When cats chew or eat things that are clearly not food, they have a condition called pica. Cats that suck on fabric items such as wool, fleece or stuffed animals could be compensating for being weaned too early. More problematic is a cat that eats nonfood items: paper, plastic bags, shoelaces, rubber bands, rocks, dirt and soap, to name a few. Suspected causes include dietary deficiencies, medical issues, their genetic background, compulsion and lack of stimulation. Whatever the cause, intestinal blockage is a serious threat. The first step is a visit with your vet to look for underlying medical problems.

7. Eating Poop

Eating what? Again, you might think this behavior is a “dog thing.” But to be honest, even the most composed cat can get caught with their head in the litter pan. Known clinically as coprophagia, it’s a normal grooming habit for mothers with newborn kittens. For any other cat, though, it could be driven by medical issues, parasites, neurological diseases or psychological disorders.
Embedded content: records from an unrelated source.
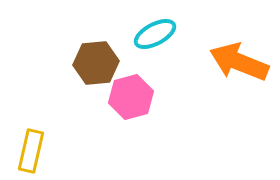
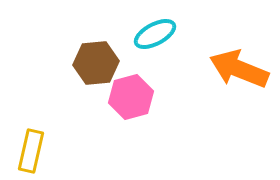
orange arrow: moved 7 px down
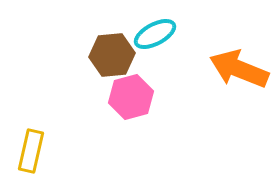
brown hexagon: moved 16 px right, 8 px up
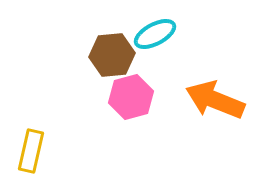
orange arrow: moved 24 px left, 31 px down
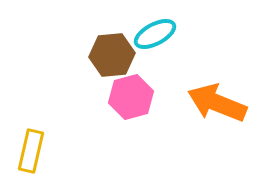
orange arrow: moved 2 px right, 3 px down
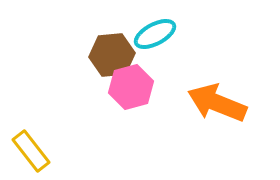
pink hexagon: moved 10 px up
yellow rectangle: rotated 51 degrees counterclockwise
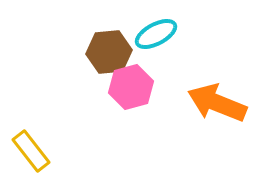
cyan ellipse: moved 1 px right
brown hexagon: moved 3 px left, 3 px up
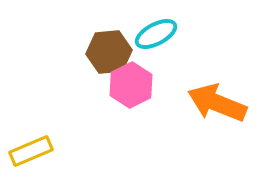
pink hexagon: moved 2 px up; rotated 12 degrees counterclockwise
yellow rectangle: rotated 75 degrees counterclockwise
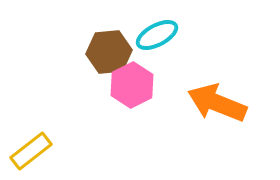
cyan ellipse: moved 1 px right, 1 px down
pink hexagon: moved 1 px right
yellow rectangle: rotated 15 degrees counterclockwise
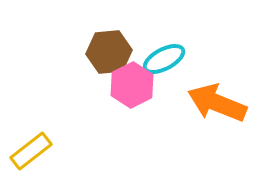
cyan ellipse: moved 7 px right, 24 px down
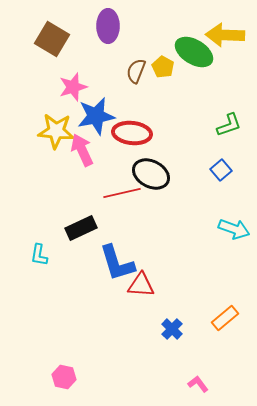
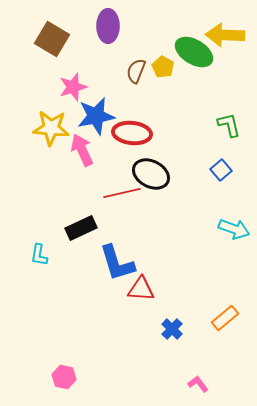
green L-shape: rotated 84 degrees counterclockwise
yellow star: moved 5 px left, 3 px up
red triangle: moved 4 px down
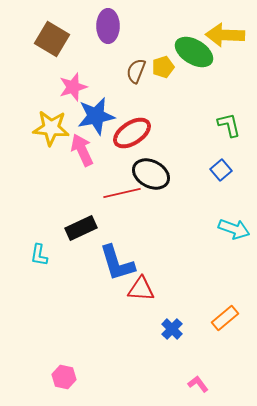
yellow pentagon: rotated 25 degrees clockwise
red ellipse: rotated 39 degrees counterclockwise
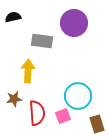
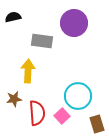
pink square: moved 1 px left; rotated 21 degrees counterclockwise
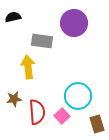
yellow arrow: moved 4 px up; rotated 10 degrees counterclockwise
red semicircle: moved 1 px up
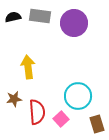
gray rectangle: moved 2 px left, 25 px up
pink square: moved 1 px left, 3 px down
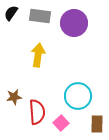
black semicircle: moved 2 px left, 4 px up; rotated 42 degrees counterclockwise
yellow arrow: moved 10 px right, 12 px up; rotated 15 degrees clockwise
brown star: moved 2 px up
pink square: moved 4 px down
brown rectangle: rotated 18 degrees clockwise
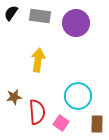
purple circle: moved 2 px right
yellow arrow: moved 5 px down
pink square: rotated 14 degrees counterclockwise
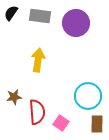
cyan circle: moved 10 px right
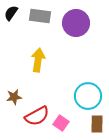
red semicircle: moved 4 px down; rotated 65 degrees clockwise
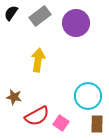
gray rectangle: rotated 45 degrees counterclockwise
brown star: rotated 21 degrees clockwise
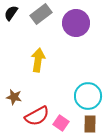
gray rectangle: moved 1 px right, 2 px up
brown rectangle: moved 7 px left
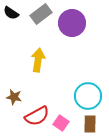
black semicircle: rotated 91 degrees counterclockwise
purple circle: moved 4 px left
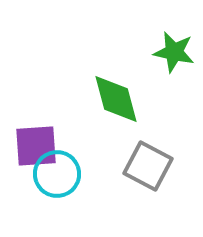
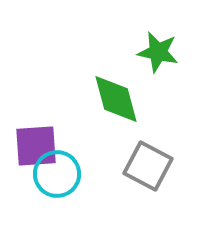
green star: moved 16 px left
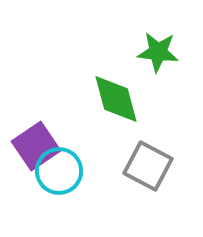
green star: rotated 6 degrees counterclockwise
purple square: rotated 30 degrees counterclockwise
cyan circle: moved 2 px right, 3 px up
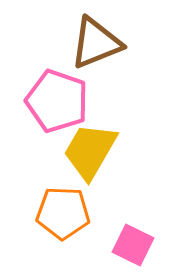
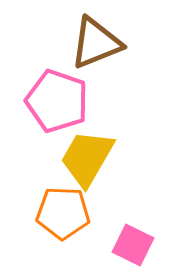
yellow trapezoid: moved 3 px left, 7 px down
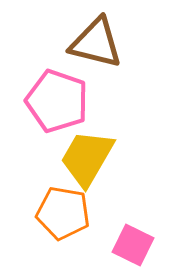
brown triangle: rotated 36 degrees clockwise
orange pentagon: rotated 8 degrees clockwise
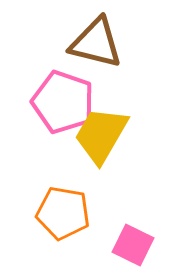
pink pentagon: moved 6 px right, 1 px down
yellow trapezoid: moved 14 px right, 23 px up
Talk with your vet to figure out the root cause and what course of treatment your cat needs.

8. Eating Too Much

Obesity doesn’t just afflict humans anymore — our pets suffer from it, too. While we definitely won’t cat shame anyone, if your feline sports an extra-full figure, it can accelerate joint wear and lead to arthritis, diabetes mellitus or cardiovascular issues. In addition to a diet focused on weight management and joint support, overweight cats can benefit from feeders that slow down the eating process. And as with humans, don’t begin any serious weight-management regimen without first consulting your vet.

9. Not Eating

It can be alarming to find that your cat has just stopped eating. Before you do anything else, consider any recent changes in the menu. A switch in cuisine can stress a cat out — if consistency helps them feel safe, a food change can be disruptive. However, if your cat hasn’t recently experienced a change in their diet, environment or routine and they stop eating, see a vet immediately. Causes range from a simple toothache to a serious illness. Loss of appetite could also be the side effect of a recent vaccination. Whatever the reason, going without food for even a few days can create a condition called fatty liver, which itself can lead to various complications and eventually death.


Russian blue cat lying on floor looking to the right  

Cats are resilient and capably independent companions, but unusual or unexpected changes in how they eat reveal the complexity of their personalities and physiology. Make it part of your relationship with your cat to notice their eating habits, and you’ll help set the table for many happy mealtimes together.